'Golden State Killer' cold case heats up with new details, evidence

LOS ANGELES

In 2001, DNA evidence linked a serial rapist that started in Northern California in 1976 with a serial killer who terrorized Southern California starting in 1979.

Larry Pool, a retired Orange County Sheriff's Department investigator, has spent 16 years searching for the man recently dubbed the "Golden State Killer."

"This guy is to me the most brazen serial offender, certainly in American history," Pool said.

Pool said the suspect would stalk suburban neighborhoods for targets, enter homes late at night when the owners slept, shine a flashlight in their face to wake them and show a knife or gun in his other hand.

"He would always tell the victims not to look at him or he'd kill them," Pool said. "If there were children in the house, he'd say I'm going to kill everyone in the house, so do what I say."

The Golden State Killer would tie up his victims using ligatures. If a man was present, he'd stack dishes on his back as an alarm of sorts.

"He would tell the man, 'If I hear this fall off your back, I'm going to kill her and then I'm going to come back and kill you,'" Pool said.

He would then rape or sexually assault the woman in another room.

Crime blogger Michelle McNamara has spent the last year and a half solely working on this case.

"It was like someone had figured what is all our primal fears about someone that could come in the middle of the night," McNamara said. "He wanted to play God, and he did for awhile."
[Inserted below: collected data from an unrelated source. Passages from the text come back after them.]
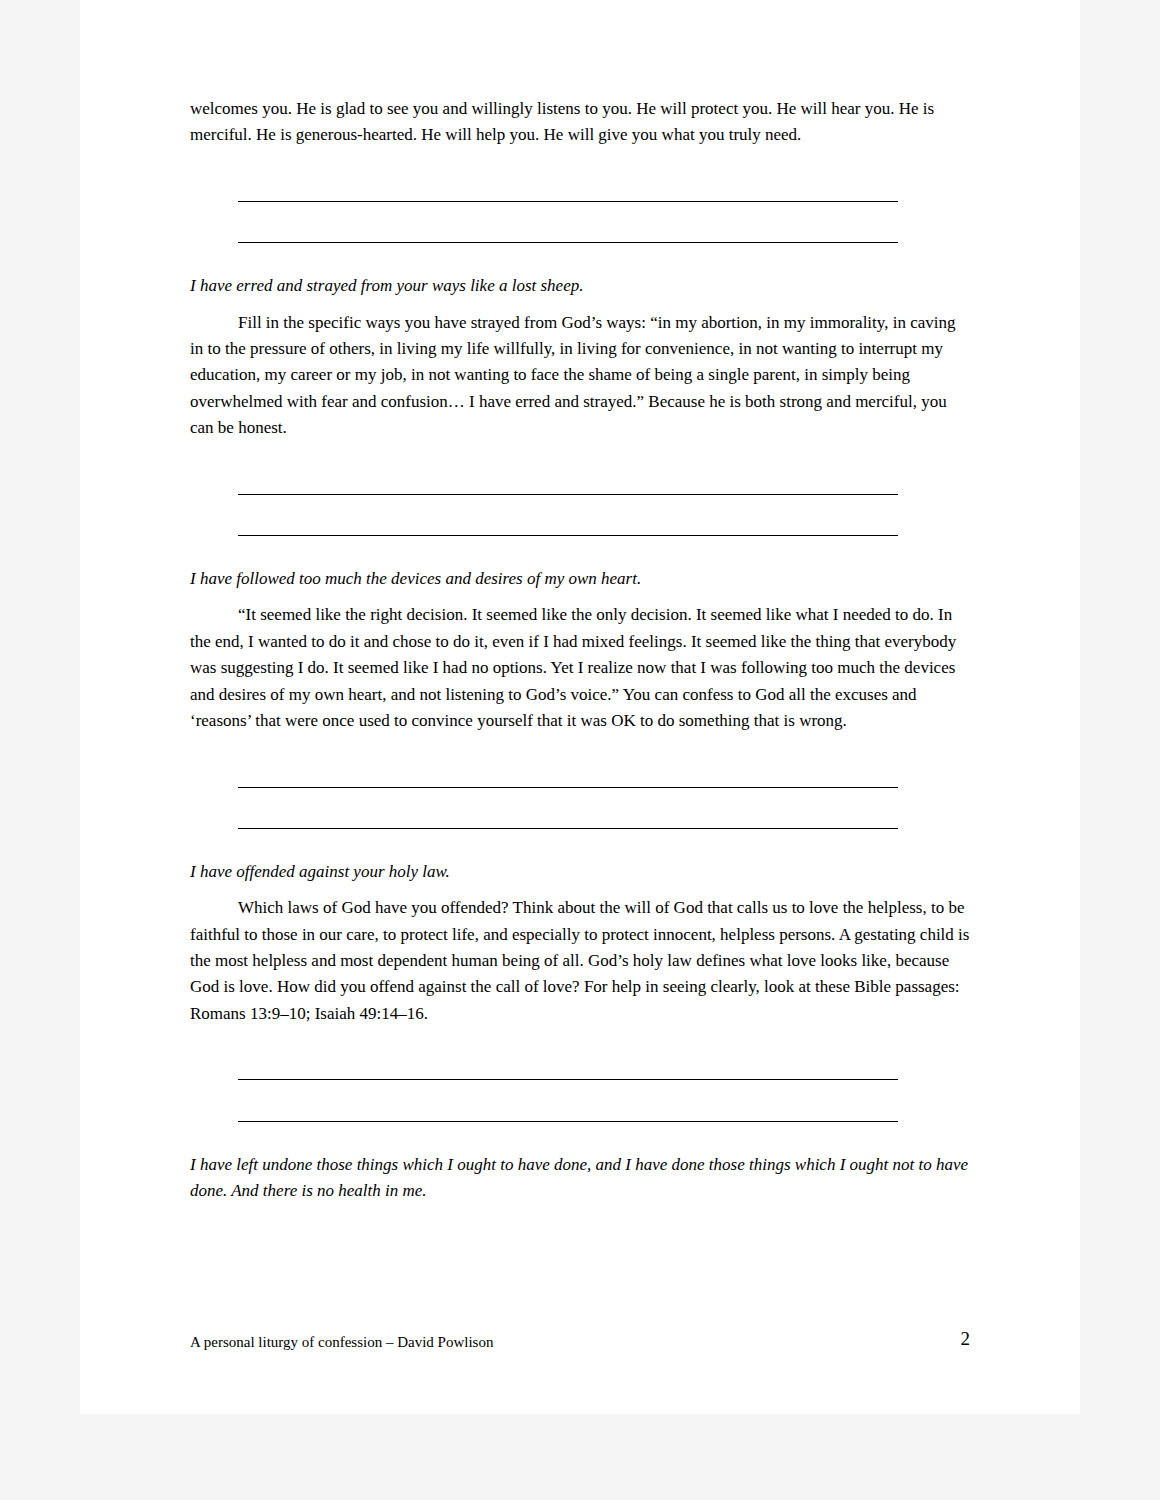welcomes you. He is glad to see you and willingly listens to you. He will protect you. He will hear you. He is merciful. He is generous-hearted. He will help you. He will give you what you truly need.
I have erred and strayed from your ways like a lost sheep.
Fill in the specific ways you have strayed from God’s ways: “in my abortion, in my immorality, in caving in to the pressure of others, in living my life willfully, in living for convenience, in not wanting to interrupt my education, my career or my job, in not wanting to face the shame of being a single parent, in simply being overwhelmed with fear and confusion… I have erred and strayed.” Because he is both strong and merciful, you can be honest.
I have followed too much the devices and desires of my own heart.
“It seemed like the right decision. It seemed like the only decision. It seemed like what I needed to do. In the end, I wanted to do it and chose to do it, even if I had mixed feelings. It seemed like the thing that everybody was suggesting I do. It seemed like I had no options. Yet I realize now that I was following too much the devices and desires of my own heart, and not listening to God’s voice.” You can confess to God all the excuses and ‘reasons’ that were once used to convince yourself that it was OK to do something that is wrong.
I have offended against your holy law.
Which laws of God have you offended? Think about the will of God that calls us to love the helpless, to be faithful to those in our care, to protect life, and especially to protect innocent, helpless persons. A gestating child is the most helpless and most dependent human being of all. God’s holy law defines what love looks like, because God is love. How did you offend against the call of love? For help in seeing clearly, look at these Bible passages: Romans 13:9–10; Isaiah 49:14–16.
I have left undone those things which I ought to have done, and I have done those things which I ought not to have done. And there is no health in me.
A personal liturgy of confession – David Powlison 2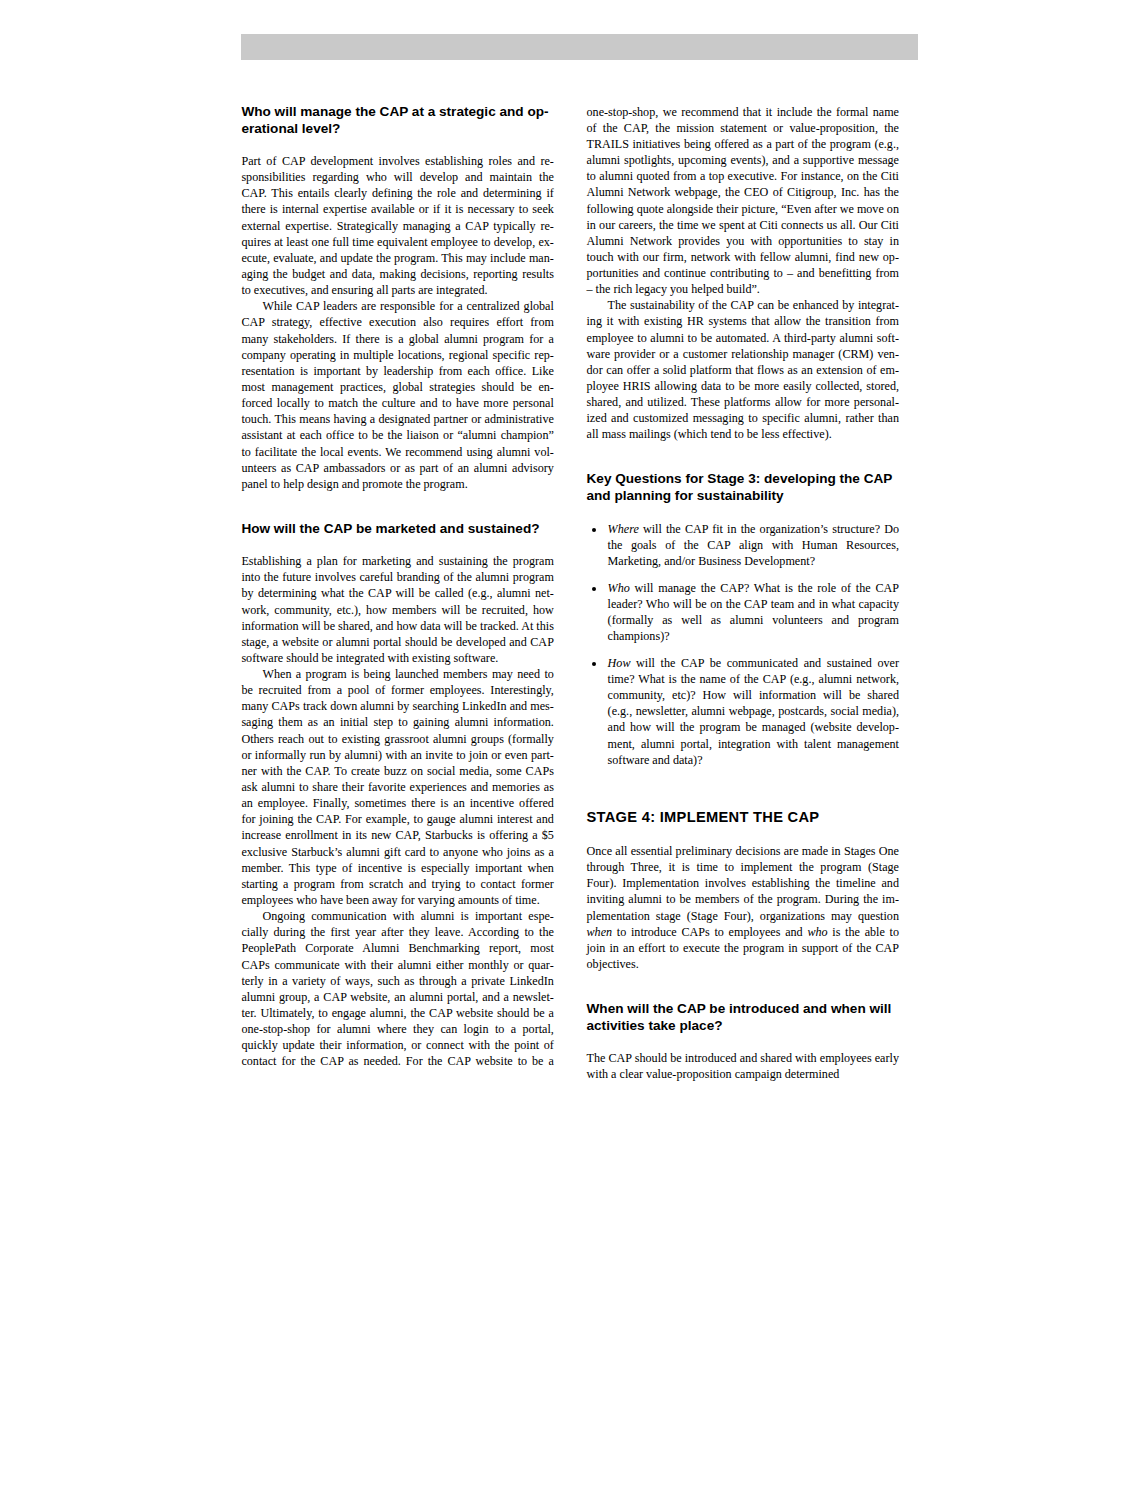Who will manage the CAP at a strategic and operational level?
Part of CAP development involves establishing roles and responsibilities regarding who will develop and maintain the CAP. This entails clearly defining the role and determining if there is internal expertise available or if it is necessary to seek external expertise. Strategically managing a CAP typically requires at least one full time equivalent employee to develop, execute, evaluate, and update the program. This may include managing the budget and data, making decisions, reporting results to executives, and ensuring all parts are integrated.
While CAP leaders are responsible for a centralized global CAP strategy, effective execution also requires effort from many stakeholders. If there is a global alumni program for a company operating in multiple locations, regional specific representation is important by leadership from each office. Like most management practices, global strategies should be enforced locally to match the culture and to have more personal touch. This means having a designated partner or administrative assistant at each office to be the liaison or “alumni champion” to facilitate the local events. We recommend using alumni volunteers as CAP ambassadors or as part of an alumni advisory panel to help design and promote the program.
How will the CAP be marketed and sustained?
Establishing a plan for marketing and sustaining the program into the future involves careful branding of the alumni program by determining what the CAP will be called (e.g., alumni network, community, etc.), how members will be recruited, how information will be shared, and how data will be tracked. At this stage, a website or alumni portal should be developed and CAP software should be integrated with existing software.
When a program is being launched members may need to be recruited from a pool of former employees. Interestingly, many CAPs track down alumni by searching LinkedIn and messaging them as an initial step to gaining alumni information. Others reach out to existing grassroot alumni groups (formally or informally run by alumni) with an invite to join or even partner with the CAP. To create buzz on social media, some CAPs ask alumni to share their favorite experiences and memories as an employee. Finally, sometimes there is an incentive offered for joining the CAP. For example, to gauge alumni interest and increase enrollment in its new CAP, Starbucks is offering a $5 exclusive Starbuck’s alumni gift card to anyone who joins as a member. This type of incentive is especially important when starting a program from scratch and trying to contact former employees who have been away for varying amounts of time.
Ongoing communication with alumni is important especially during the first year after they leave. According to the PeoplePath Corporate Alumni Benchmarking report, most CAPs communicate with their alumni either monthly or quarterly in a variety of ways, such as through a private LinkedIn alumni group, a CAP website, an alumni portal, and a newsletter. Ultimately, to engage alumni, the CAP website should be a one-stop-shop for alumni where they can login to a portal, quickly update their information, or connect with the point of contact for the CAP as needed. For the CAP website to be a one-stop-shop, we recommend that it include the formal name of the CAP, the mission statement or value-proposition, the TRAILS initiatives being offered as a part of the program (e.g., alumni spotlights, upcoming events), and a supportive message to alumni quoted from a top executive. For instance, on the Citi Alumni Network webpage, the CEO of Citigroup, Inc. has the following quote alongside their picture, “Even after we move on in our careers, the time we spent at Citi connects us all. Our Citi Alumni Network provides you with opportunities to stay in touch with our firm, network with fellow alumni, find new opportunities and continue contributing to – and benefitting from – the rich legacy you helped build”.
The sustainability of the CAP can be enhanced by integrating it with existing HR systems that allow the transition from employee to alumni to be automated. A third-party alumni software provider or a customer relationship manager (CRM) vendor can offer a solid platform that flows as an extension of employee HRIS allowing data to be more easily collected, stored, shared, and utilized. These platforms allow for more personalized and customized messaging to specific alumni, rather than all mass mailings (which tend to be less effective).
Key Questions for Stage 3: developing the CAP and planning for sustainability
Where will the CAP fit in the organization’s structure? Do the goals of the CAP align with Human Resources, Marketing, and/or Business Development?
Who will manage the CAP? What is the role of the CAP leader? Who will be on the CAP team and in what capacity (formally as well as alumni volunteers and program champions)?
How will the CAP be communicated and sustained over time? What is the name of the CAP (e.g., alumni network, community, etc)? How will information will be shared (e.g., newsletter, alumni webpage, postcards, social media), and how will the program be managed (website development, alumni portal, integration with talent management software and data)?
STAGE 4: IMPLEMENT THE CAP
Once all essential preliminary decisions are made in Stages One through Three, it is time to implement the program (Stage Four). Implementation involves establishing the timeline and inviting alumni to be members of the program. During the implementation stage (Stage Four), organizations may question when to introduce CAPs to employees and who is the able to join in an effort to execute the program in support of the CAP objectives.
When will the CAP be introduced and when will activities take place?
The CAP should be introduced and shared with employees early with a clear value-proposition campaign determined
Among his victims were newlyweds Keith and Patrice Harrington of Dana Point, along with 18-year-old Irvine resident Janelle Cruz, who is featured in the documentary "Bird with a Broken Wing."

Cruz was bludgeoned to death inside her family's home. Investigators believe that after the murder, the killer was able to hop over a wall, as he often would, and escape into the darkness of night. He has not been heard from since and there have been no known attacks by him since the one on Cruz in 1986.

"I think it's quite possible that he found a different kind of life and that he's in Southern California," McNamara said.

The FBI told McNamara there's an 85 percent chance he's still alive. She's written "Serial Killer in Suburbia" for Los Angeles magazine, unveiling recently discovered evidence the suspect left behind.

That evidence includes a hand-drawn map of a suburban community, possibly Goleta. There's also a note with the word "Punishment" written with a backwards "P." Then there's an apparent journal entry in which he writes, "My 6th grade teacher gave me a lot of disappointments which made me very mad and made me built a state of hate in my heart."

The suspect's footprints show a size 8 1/2 to 9 shoe size. He likely stands about 5-foot-9 and would be a white man in his early 60s today.

Due to the ski mask he wore, no victims ever saw his face, but authorities recorded his voice several times.

McNamara hopes the renewed attention on this cold case will lead to long overdue closure.

"He has kind of floated under the radar, where as the Zodiac (Killer) or the Son of Sam got all this attention, and I thought, this guy had 10 times more victims than those people and he was 10 times worse, and we should know about him and we should all care and we should get justice for these people," McNamara said.

Los Angeles magazine said since reporting this story on their site, they have been flooded with tips and their online reporting is going viral.